Many studies show poor mental health and stress increase health care costs for chronic diseases, like high blood pressure, diabetes, as well as short-term health care needs. It is also clear that stress and mental health challenges affect worker productivity. These connections became clearer during the pandemic, resulting in employee benefits programs responding with several valuable resource including, access to free counseling sessions, virtual counseling services and subscriptions to apps for wellness, stress reduction and improved sleep.

INCREASED FAMILY LEAVE BENEFITS

During the last year, a lot of articles have been published about women in the workplace and the challenges faced balancing work and child care needs. Despite the advances of society to provide more equity between men and women, this one area of child care and rearing of newborns still seems to fall more on women than on men. This perspective has begun to shift to seeing a role for men in the child care process, but it has been very slow. Focusing on the health of the family and sources of family stress—namely, child care—could play a major role in reducing worker stress and improving worker productivity.

A very practical way to help families with the caregiving burden and stress is to support and enable the partner to take on more caregiving responsibilities at home. Allowing fathers with newborns to take time off by committing to paternity leave is a very simple way to reduce this burden.

The construction industry is clearly male dominated, and providing paternity leave as an employee benefit could be an innovative way to improve worker productivity, reduce worker stress and ultimately improve the ability to attract and retain skilled workers. It may seem counterintuitive to give workers time off work to take care of a newborn being good for business when every worker and every hour is valuable, but it is an investment that could pay of huge dividends.

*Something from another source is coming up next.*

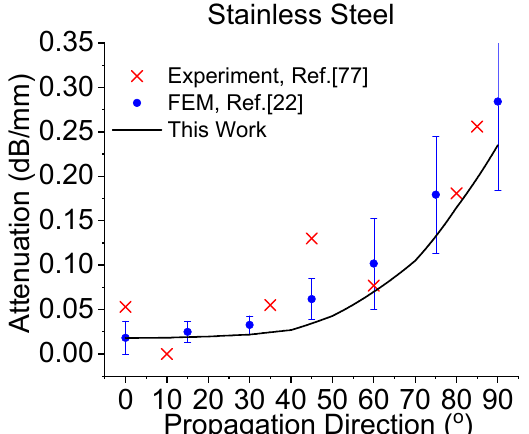
Figure 4. Attenuation comparison of the second-order attenuation (SOA) model (this work) to available experimental results (from Ref. [77]) and finite element modeling (FEM) results (from Ref. [22]) on a textured 316L stainless steel polycrystal with mean grain sizes a x = a y = 0.125 mm, a z = 2.5 mm. The error bars of the FEM results are also from Ref. [22].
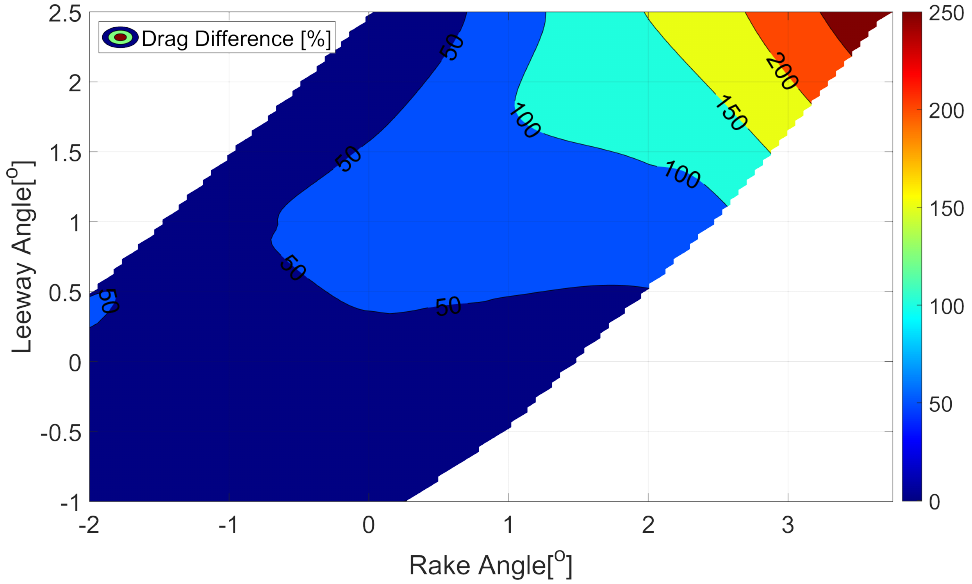
Figure 34. Difference between the computed and the measured drag force at 9 m/s, dimensions are in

In a recent study by McKinsey Global, “A fresh look at paternity leave: Why the benefits extend beyond the personal,” fathers involved in caregiving, and taking time off work to support working moms and partners, can provide significant and widespread advantages to the entire economy. The study concluded that when fathers have time off work to support their partners, overall family stress is reduced and the father (employee) is happier, more productive and has more satisfying and meaningful family relationships. The support for the partner by the father, allows a faster return to work by the partner helping the entire family finances. In this study of fathers who took time off, 79% were glad they took the leave and 71% noticed an improvement in the relationship with their partner.

Offering paternity leave will not immediately have an impact on a worker that is a new father, as company culture must be changed as well. In America, a work-hard culture has made it shameful for workers to take time off for vacation, sick time or really any reason at all. Fostering a culture that supports time off to recharge and focus on family will be a longer-term effort. But this effort should not be intimidating—start now and start small. Give new fathers some time off. It doesn’t need to match what new mothers get off for maternity leave, but a small start can go a long way, even just a week. Begin to create a company culture that encourages time off, assures employees that paternity leave will not have an impact on their career, and supports employee and their families by using more than just paternity leave.